They’re Us — We’re Them and They’re Us: Film Critics

Owen GleibermanI am never surprised to find another film critic who hates films. Our newest example: Owen Gleiberman — currently film “critic” at Variety but once the film “critic” at Entertainment. It was there back in 1990 that they gave the remake of Night of the Living Dead a “grade” of D+.

Before I get into it, note how arrogant it is for film critics — people who usually know next to nothing about the mechanics of making a film — treating filmmakers as though they were school children. “Well, I’ll give you a B+, Cindy. But Johnny, you clearly didn’t do your homework so I’m giving you a C-!” Pathetic.

Gleiberman’s “Review”

Gleiberman’s entire review is two paragraphs — not even 250 words. And it doesn’t criticize the film! It criticizes Romero’s decision to make it. And as such, it is a perfect example of what I see all the time: the “I wasn’t gonna like this film going in!” review. And that’s fine by me. I’ve never learned a thing from these pretend film critics. But they poison whole oceans of film-goers.

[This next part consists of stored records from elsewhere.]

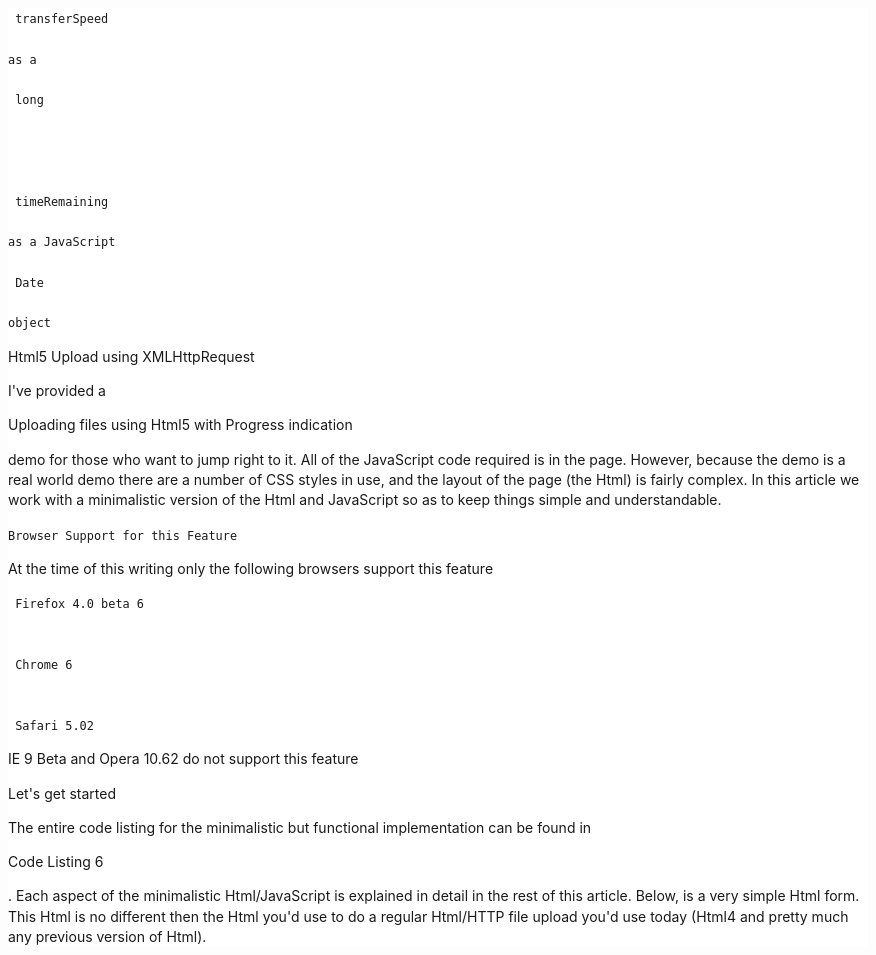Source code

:    
    
     transferSpeed
    
    as a
    
     long
    
   
   
    
     timeRemaining
    
    as a JavaScript
    
     Date
    
    object
   
  
  
   Html5 Upload using XMLHttpRequest
  
  
   I've provided a
  
  
   Uploading
 files using Html5 with Progress indication
  
  
   demo for those who want to jump right to it. All of the JavaScript code required
 is in the page. However, because the demo is a real world demo there are a number of CSS styles in use, and the layout of the page (the Html) is fairly complex. In this article we work with a minimalistic version of the Html and JavaScript so as to keep things
 simple and understandable.
  
  
   
    Browser Support for this Feature
   
   At the time of this writing only the following browsers support this feature
   
    
     Firefox 4.0 beta 6
    
    
     Chrome 6
    
    
     Safari 5.02
    
   
   IE 9 Beta and Opera 10.62 do not support this feature
  
  
   Let's get started
  
  
   The entire code listing for the minimalistic but functional implementation can be found in
  
  
   Code
 Listing 6
  
  
   . Each aspect of the minimalistic Html/JavaScript is explained in detail in the rest of this article. Below, is
 a very simple Html form. This Html is no different then the Html you'd use to do a regular Html/HTTP file upload you'd use today (Html4 and pretty much any previous version of Html).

I’m not sure what it is people like Gleiberman think they are doing. Justifying a paycheck? What’s clear is that they don’t love film. And their reviews say everything about them and nothing about the films.

Gleiberman Doesn’t Need to Get His Facts Straight

What really struck me was the end of his review:

By the time one of the characters turns to the camera [Uh, no. -FM] and says of the ghouls, “They’re us — we’re them and they’re us” (Isn’t it about time Romero stopped milking that line?), you want to return to the land of the living.

Really? I’m no Romero expert. I’ve never held the original Night of the Living Dead in such high respect because I had been so terrified by The Last Man on Earth years before I saw it. But I do know his films as well as anyone who likes the genre. (Something Gleiberman probably doesn’t share with me.)

In Dawn of the Dead, Peter says, “They’re us, that’s all; there’s no more room in hell.” Here it is:

And in the remake of Night of the Living Dead, the line obviously alludes to Dawn of the Dead. But it’s quite different, “They’re us! We’re them and they’re us!” As you can see it is said in a totally different context:

Gleiberman Want’s Meaning — But Can’t See It

Keep this in mind when you read what Owen Gleiberman had to say about the original and remake:

The original Night was taken by some to be a statement about the Vietnam War; this one isn’t about anything larger than Romero’s desire to make a buck.

I’ve always found the ending of the original as too facile. Thematically, the remake is much stronger. And that scene was not the one that made it so powerful. The chilling, horrifying line is, “That’s another one for the fire.” If it doesn’t give you chills, you’re dead.

Gleiberman Was Wrong — But Who Cares?

But note: Gleiberman is wrong: Romero didn’t over-use that line. Gleiberman was just so determined to dump all over the remake that he had to make up something to criticize. And in doing so, he completely missed the deep thematic elements of the film.

It’s too bad that film critics can’t be sued for malpractice.

Afterword

I don’t mean to be too hard on Owen Gleiberman. The truth is that looking at his work generally, we share much. But his review of Night of the Living Dead (1990) is an occupational hazard. I’m sure he’s only seen the film once. I’ve seen it a dozen times. I allow myself to sit with films and not rush to judgment. I can hate a film the first time and “get it” the third. So I don’t have to act like Roger Ebert, who spent decades justifying his hatred of Blue Velvet simply because he couldn’t admit that his first review was all about him. And he was wrong. So was Gleiberman. But he’ll never rethink this film. He’s probably more convinced of his perfection than ever.